***** DATA EXTRACT

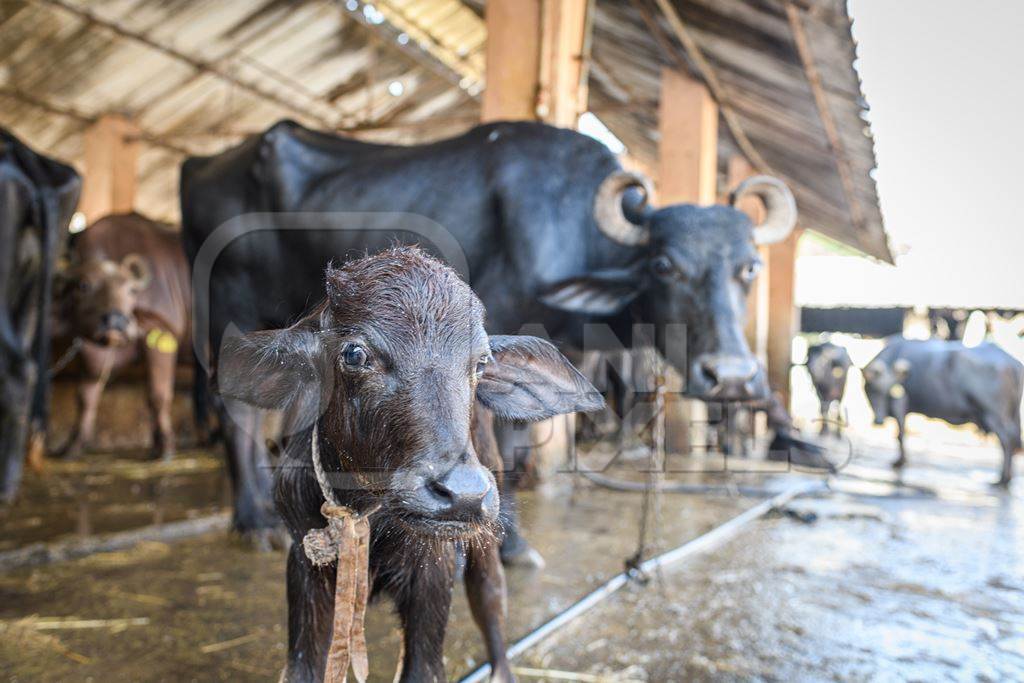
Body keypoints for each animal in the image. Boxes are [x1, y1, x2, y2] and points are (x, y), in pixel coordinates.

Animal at [180, 120, 794, 557]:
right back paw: (253, 521)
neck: (564, 226)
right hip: (227, 310)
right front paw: (510, 544)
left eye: (750, 267)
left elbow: (521, 446)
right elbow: (497, 452)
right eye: (664, 265)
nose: (731, 376)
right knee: (234, 405)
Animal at [218, 246, 598, 683]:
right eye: (354, 353)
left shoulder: (434, 573)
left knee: (491, 599)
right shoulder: (304, 565)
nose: (463, 495)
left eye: (481, 362)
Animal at [864, 337, 1024, 485]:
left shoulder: (901, 405)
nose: (879, 421)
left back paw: (1002, 479)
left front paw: (900, 461)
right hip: (1010, 414)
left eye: (887, 391)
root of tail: (1011, 362)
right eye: (873, 391)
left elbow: (900, 434)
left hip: (993, 414)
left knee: (1007, 439)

**********

Give again, exactly and with nothing added, the lines running from the one that contains "left knee: (491, 599)" to the last line of the material.

left knee: (491, 599)
right shoulder: (304, 565)
nose: (463, 495)
left eye: (481, 362)
Animal at [864, 337, 1024, 485]:
left shoulder: (901, 405)
nose: (879, 421)
left back paw: (1002, 479)
left front paw: (900, 461)
right hip: (1010, 414)
left eye: (887, 391)
root of tail: (1011, 362)
right eye: (873, 391)
left elbow: (900, 434)
left hip: (993, 414)
left knee: (1007, 439)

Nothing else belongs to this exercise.